§ Task goal
Go through the entries below and copy each line that holds the word "comprehensive".

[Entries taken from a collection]
--------------------------------------------------
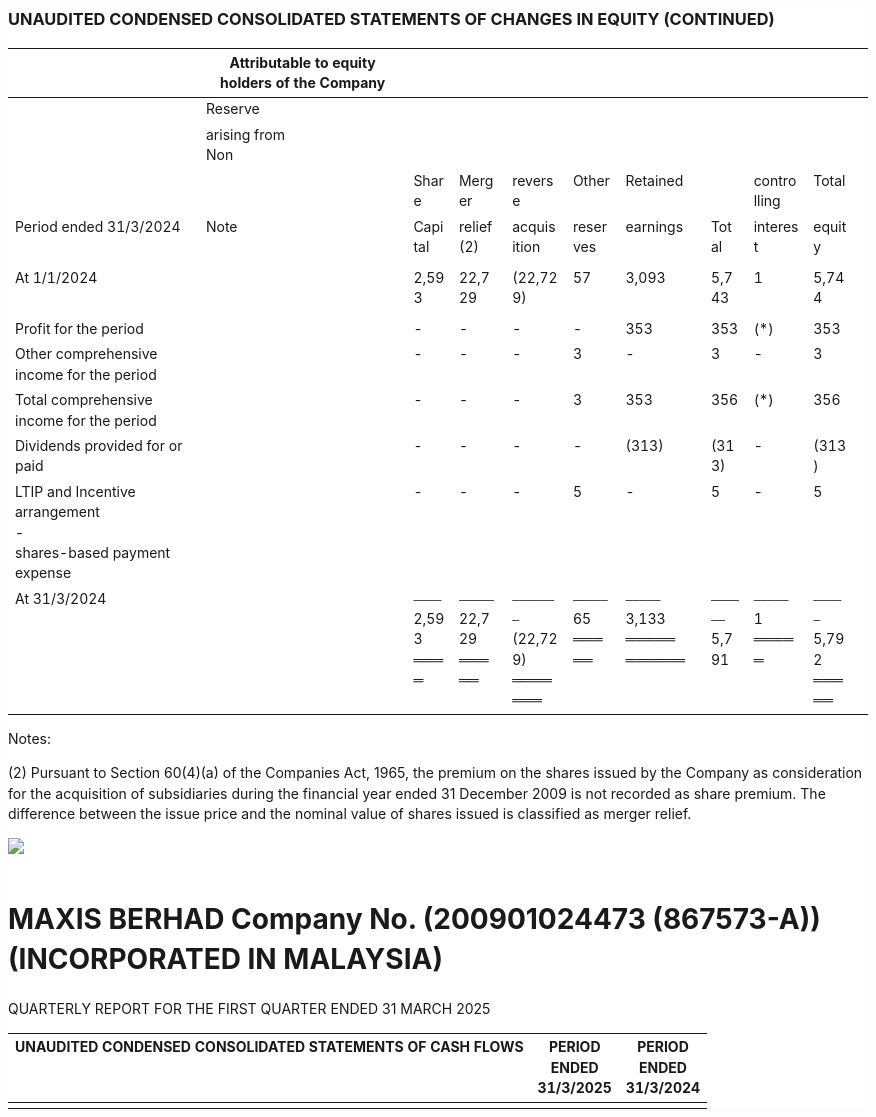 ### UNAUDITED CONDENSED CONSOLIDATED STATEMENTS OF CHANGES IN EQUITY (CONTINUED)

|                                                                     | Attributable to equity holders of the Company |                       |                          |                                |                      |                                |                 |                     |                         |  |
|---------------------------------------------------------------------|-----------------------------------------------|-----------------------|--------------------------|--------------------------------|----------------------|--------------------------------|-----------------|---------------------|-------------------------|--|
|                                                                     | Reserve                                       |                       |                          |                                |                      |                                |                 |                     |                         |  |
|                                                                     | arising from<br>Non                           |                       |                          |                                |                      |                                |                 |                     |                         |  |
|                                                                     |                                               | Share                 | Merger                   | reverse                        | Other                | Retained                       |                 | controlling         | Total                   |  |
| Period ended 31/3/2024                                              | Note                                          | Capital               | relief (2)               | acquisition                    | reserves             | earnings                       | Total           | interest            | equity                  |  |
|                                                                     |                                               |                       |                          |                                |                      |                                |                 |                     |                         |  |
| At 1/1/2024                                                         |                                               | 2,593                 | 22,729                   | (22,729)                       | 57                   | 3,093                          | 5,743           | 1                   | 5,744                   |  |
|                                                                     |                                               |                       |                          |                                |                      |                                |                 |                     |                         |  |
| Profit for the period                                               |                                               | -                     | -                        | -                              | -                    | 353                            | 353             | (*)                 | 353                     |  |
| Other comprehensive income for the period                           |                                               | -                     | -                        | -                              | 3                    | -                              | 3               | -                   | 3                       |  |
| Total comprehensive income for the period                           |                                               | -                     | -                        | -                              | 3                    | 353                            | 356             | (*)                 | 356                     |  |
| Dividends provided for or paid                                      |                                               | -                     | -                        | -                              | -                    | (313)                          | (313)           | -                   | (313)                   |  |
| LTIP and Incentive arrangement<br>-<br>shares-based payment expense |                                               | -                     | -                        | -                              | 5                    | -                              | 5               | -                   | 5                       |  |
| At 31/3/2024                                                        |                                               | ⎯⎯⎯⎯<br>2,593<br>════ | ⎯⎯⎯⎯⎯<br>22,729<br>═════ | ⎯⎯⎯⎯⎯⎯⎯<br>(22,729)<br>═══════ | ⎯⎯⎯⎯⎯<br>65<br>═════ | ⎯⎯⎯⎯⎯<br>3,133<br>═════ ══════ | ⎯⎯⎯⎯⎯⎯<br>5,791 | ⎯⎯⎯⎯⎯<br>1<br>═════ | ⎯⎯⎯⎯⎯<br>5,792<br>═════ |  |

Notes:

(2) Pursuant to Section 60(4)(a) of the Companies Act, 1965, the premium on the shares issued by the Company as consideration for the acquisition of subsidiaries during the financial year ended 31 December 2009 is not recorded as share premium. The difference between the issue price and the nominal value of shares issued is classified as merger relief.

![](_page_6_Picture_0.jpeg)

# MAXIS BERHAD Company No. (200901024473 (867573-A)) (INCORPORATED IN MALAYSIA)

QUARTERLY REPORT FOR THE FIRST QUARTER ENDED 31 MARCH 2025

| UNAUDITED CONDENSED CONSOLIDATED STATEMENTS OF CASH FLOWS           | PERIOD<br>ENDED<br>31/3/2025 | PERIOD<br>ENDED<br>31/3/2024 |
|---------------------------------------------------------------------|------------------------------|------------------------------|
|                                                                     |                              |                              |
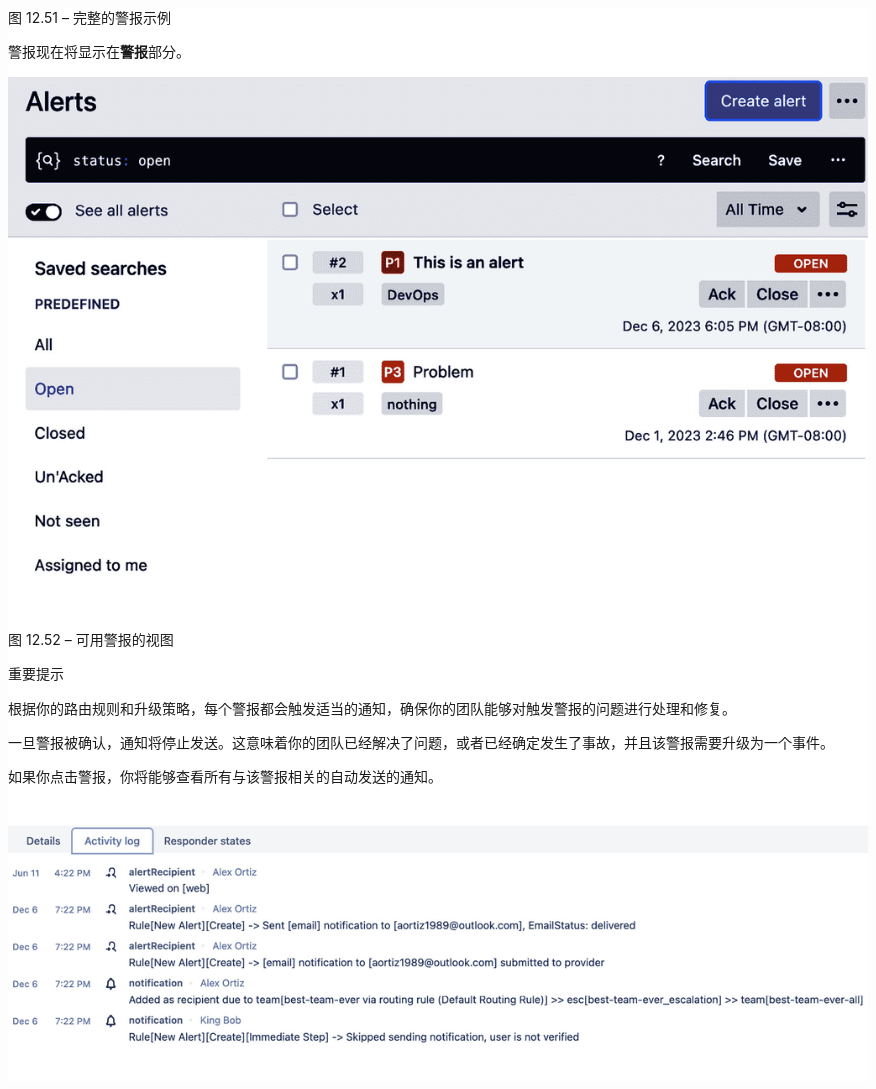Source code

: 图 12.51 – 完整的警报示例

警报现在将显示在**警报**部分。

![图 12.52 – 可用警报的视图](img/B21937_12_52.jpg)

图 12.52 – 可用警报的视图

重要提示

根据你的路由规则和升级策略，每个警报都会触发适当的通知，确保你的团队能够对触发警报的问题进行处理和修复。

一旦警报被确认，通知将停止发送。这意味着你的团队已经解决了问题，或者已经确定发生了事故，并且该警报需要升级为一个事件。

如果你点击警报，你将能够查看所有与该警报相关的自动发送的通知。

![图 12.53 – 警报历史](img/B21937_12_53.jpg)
--------------------------------------------------
§ Result below
| Other comprehensive income for the period                           |                                               | -                     | -                        | -                              | 3                    | -                              | 3               | -                   | 3                       |  |
| Total comprehensive income for the period                           |                                               | -                     | -                        | -                              | 3                    | 353                            | 356             | (*)                 | 356                     |  |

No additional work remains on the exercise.